Jim Davis says the ongoing fight with the city of Stevenson is breaking his heart. He says Friday's ruling just drove the knife in deeper. "She asked to be here because this is where we raised our kids and raised our family. She loves these people around here. Some of them don't love her so much it looks like," says Davis.
Friday, Circuit Judge Jenifer Holt ordered Davis to remove his late wife Patsy's remains from the couple's front yard. Davis had buried her in the front yard of their home following her death in April of 2009. Davis says he plans to appeal.
"If it goes higher, shoot! It won't take no time for them to rule in my favor," says Davis.

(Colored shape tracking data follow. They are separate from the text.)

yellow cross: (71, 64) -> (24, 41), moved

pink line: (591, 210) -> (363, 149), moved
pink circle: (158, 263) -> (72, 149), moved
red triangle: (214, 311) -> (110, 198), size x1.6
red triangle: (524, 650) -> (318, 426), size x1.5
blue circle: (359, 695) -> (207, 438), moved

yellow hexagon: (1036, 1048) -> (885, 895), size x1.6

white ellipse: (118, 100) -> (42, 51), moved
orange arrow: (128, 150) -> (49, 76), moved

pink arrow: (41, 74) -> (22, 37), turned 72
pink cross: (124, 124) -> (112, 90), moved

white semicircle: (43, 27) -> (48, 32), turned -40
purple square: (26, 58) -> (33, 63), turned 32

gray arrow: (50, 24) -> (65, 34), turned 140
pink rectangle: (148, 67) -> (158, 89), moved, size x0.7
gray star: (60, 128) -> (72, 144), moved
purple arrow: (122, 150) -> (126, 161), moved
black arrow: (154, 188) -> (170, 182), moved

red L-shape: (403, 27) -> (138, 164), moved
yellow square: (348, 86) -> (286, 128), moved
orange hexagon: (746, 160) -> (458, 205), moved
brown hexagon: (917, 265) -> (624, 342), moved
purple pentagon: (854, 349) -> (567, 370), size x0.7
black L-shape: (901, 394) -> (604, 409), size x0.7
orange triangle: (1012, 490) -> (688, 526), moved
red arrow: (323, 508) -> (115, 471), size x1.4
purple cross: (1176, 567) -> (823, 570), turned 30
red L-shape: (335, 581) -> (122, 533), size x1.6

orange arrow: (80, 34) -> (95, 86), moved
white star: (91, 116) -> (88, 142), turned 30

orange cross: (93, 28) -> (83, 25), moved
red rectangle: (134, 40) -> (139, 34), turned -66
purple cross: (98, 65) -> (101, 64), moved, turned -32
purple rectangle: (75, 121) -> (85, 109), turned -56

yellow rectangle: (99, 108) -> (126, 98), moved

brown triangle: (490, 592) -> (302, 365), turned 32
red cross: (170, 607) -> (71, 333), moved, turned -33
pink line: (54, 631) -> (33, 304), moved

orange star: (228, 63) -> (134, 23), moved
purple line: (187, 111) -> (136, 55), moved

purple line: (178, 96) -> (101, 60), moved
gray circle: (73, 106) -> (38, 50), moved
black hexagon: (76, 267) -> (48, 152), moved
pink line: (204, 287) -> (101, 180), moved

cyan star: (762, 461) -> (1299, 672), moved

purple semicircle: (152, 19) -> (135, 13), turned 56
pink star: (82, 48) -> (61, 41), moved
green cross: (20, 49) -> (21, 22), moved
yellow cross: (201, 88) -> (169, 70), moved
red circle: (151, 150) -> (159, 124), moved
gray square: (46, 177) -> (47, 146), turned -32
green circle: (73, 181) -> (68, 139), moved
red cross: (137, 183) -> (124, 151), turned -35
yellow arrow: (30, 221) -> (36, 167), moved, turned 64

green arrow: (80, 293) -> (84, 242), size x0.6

The city argued that no perpetual care for the cemetery had been established and that the grave would have a negative impact on surrounding property values. However, Davis says many of the homes nearby are falling apart and the yards are littered with junk. He says the city never even considered his request.
Davis argues, "I was told that I had all these steps to do and I followed all these steps. The only one that snagged up on me was the city. It was always no, no, no.
Court documents show the Jackson County Health Department approved the establishment of a cemetery on his property from a sanitary standpoint. There is also no city ordinance on the books that prohibits the establishment of one on private property.
Davis says he's spent hundreds of hours and thousands of dollars fighting with the city of Stevenson to keep his wife remains here at their home of more than 30 years. He says it'll be over his dead body that they move her.
"Not in my lifetime. This is my property. This is my piece of the United States. I don't own no more of this world, just this. As long as I own this she's here. I won't. I won't," says Davis.